J’aimerais terminer ce discours en vous lisant des extraits d’une lettre provenant de l’honorable Francine Landry, ministre de l’Éducation postsecondaire, de la Formation et du Travail et ministre responsable de la Francophonie du Nouveau-Brunswick, qui résume très bien le problème en ce qui a trait au projet de loi, et je cite :
En réaction au rétablissement du projet de loi C-377, Loi modifiant la Loi de l’impôt sur le revenu (exigences applicables aux organisations ouvrières), le gouvernement du Nouveau- Brunswick tient à réitérer ses inquiétudes en ce qui concerne cette initiative.
Le gouvernement du Nouveau-Brunswick est préoccupé par les exigences en matière de divulgation financière envisagées par le projet de loi car, à notre avis, l’administration interne des affaires syndicales est une question qui relève essentiellement du syndicat et de ses membres. La question de la divulgation de renseignements financiers par les syndicats est traitée dans la Loi sur les relations industrielles du Nouveau-Brunswick, qui comprend une disposition sur la responsabilité financière visant à s’assurer que les syndicats font preuve de transparence fiscale à l’égard de leurs membres. En vertu de cette disposition, les syndiqués peuvent demander une copie des états financiers vérifiés confirmant que les fonds syndicaux sont correctement gérés et administrés. La Commission du travail et de l’emploi a le pouvoir de faire appliquer la disposition, au besoin […]
[Traduction]
Son Honneur la Présidente intérimaire : Sénatrice Jaffer, désirez- vous qu’on vous accorde plus de temps?
La sénatrice Jaffer : Puis-je avoir cinq minutes de plus?
Des voix : D’accord.
[Français]
La sénatrice Jaffer : Merci.
[…] Les dossiers du Nouveau-Brunswick révèlent qu’aucune plainte n’a été déposée auprès de la Commission au cours des quatre dernières années, et que très peu ont été soumises à l’arbitrage. Ces données confirment que les protections déjà prévues dans la loi du Nouveau-Brunswick répondent aux attentes des syndiqués, et semblent indiquer que les principes démocratiques sur lesquels reposent les structures syndicales permettent de répondre efficacement aux normes de reddition de comptes et de transparence exigées par les syndiqués.

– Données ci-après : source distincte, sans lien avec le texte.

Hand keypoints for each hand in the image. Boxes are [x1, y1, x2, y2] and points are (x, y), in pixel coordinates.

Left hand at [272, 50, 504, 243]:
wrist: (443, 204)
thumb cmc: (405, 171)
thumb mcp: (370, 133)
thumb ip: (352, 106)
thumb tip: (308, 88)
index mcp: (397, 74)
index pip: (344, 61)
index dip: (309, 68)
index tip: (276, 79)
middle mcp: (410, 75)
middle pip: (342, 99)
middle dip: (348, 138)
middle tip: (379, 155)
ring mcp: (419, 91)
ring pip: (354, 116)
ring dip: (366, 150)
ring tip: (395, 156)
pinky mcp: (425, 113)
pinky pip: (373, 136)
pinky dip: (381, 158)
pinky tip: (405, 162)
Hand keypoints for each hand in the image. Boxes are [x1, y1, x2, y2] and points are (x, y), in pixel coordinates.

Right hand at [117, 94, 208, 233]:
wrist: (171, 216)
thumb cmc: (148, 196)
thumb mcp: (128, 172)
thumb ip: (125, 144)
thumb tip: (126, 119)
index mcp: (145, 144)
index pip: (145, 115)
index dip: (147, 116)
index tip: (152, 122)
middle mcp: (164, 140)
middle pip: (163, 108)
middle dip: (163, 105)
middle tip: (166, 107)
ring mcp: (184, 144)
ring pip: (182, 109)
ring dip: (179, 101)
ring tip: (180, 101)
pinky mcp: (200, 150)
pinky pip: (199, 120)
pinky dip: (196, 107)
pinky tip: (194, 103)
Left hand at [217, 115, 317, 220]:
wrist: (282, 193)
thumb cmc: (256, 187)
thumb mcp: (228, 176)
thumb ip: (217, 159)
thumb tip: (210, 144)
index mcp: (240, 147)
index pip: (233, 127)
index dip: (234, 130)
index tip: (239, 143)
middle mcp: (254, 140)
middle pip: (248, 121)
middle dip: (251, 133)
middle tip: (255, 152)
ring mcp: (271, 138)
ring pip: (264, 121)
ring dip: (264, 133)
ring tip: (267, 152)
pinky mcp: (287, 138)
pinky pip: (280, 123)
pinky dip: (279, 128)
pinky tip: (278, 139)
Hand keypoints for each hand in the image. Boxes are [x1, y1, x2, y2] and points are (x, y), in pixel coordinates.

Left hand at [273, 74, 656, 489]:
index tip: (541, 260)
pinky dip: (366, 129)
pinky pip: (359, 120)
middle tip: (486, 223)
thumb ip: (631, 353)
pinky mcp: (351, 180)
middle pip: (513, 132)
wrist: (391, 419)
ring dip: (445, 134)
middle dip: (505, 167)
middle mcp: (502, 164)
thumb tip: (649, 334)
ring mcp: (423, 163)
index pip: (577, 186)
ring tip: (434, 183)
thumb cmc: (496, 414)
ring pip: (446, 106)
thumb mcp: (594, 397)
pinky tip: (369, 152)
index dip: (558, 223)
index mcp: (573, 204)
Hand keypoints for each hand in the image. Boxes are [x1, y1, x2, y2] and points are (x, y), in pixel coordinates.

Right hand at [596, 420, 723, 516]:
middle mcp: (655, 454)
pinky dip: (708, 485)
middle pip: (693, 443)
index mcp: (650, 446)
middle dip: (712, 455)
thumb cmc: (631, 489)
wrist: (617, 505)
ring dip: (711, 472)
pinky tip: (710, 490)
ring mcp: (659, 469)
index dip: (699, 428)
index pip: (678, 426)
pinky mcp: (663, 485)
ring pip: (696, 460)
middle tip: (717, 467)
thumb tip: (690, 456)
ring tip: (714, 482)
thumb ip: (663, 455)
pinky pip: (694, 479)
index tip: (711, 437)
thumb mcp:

La réglementation du droit du travail, y compris la gouvernance des syndicats, relève de la compétence des provinces. Il est bien établi, depuis la décision du Conseil privé dans l’affaire Snider (1925), que les relations de travail relèvent de la compétence des provinces. Le projet de loi C-377 met l’accent sur l’imposition d’obligations de déclaration aux syndicats, plutôt que sur la gestion du système fiscal fédéral. Comme il est mentionné ci-dessus, le Nouveau-Brunswick a déjà des dispositions législatives efficaces qui régissent la question couverte dans le projet de loi.
Nous avons consulté des syndicats des secteurs public et privé au Nouveau-Brunswick, et ils ont tous exprimé des préoccupations à propos des répercussions potentielles du projet de loi C-377. Voici quelques-unes de ces préoccupations :
Répercussions sur les droits constitutionnels clés :
droit à la protection des renseignements personnels […];
les droits garantis par la Charte […].
Important fardeau administratif et financier en raison de la production de rapports détaillés, tel qu’exigé par le projet de loi, surtout pour les petites sections locales.
[…]
En tant que ministre provinciale du Travail, et eu égard aux préoccupations que j’ai exprimées ci-dessus, je recommande fortement que ce projet de loi ne soit pas adopté.
[Traduction]
Honorables sénateurs, ensemble, nous pouvons rejeter ce projet de loi parce qu’il ne relève pas de notre compétence; il s’agit plutôt d’une compétence provinciale. Je vous remercie.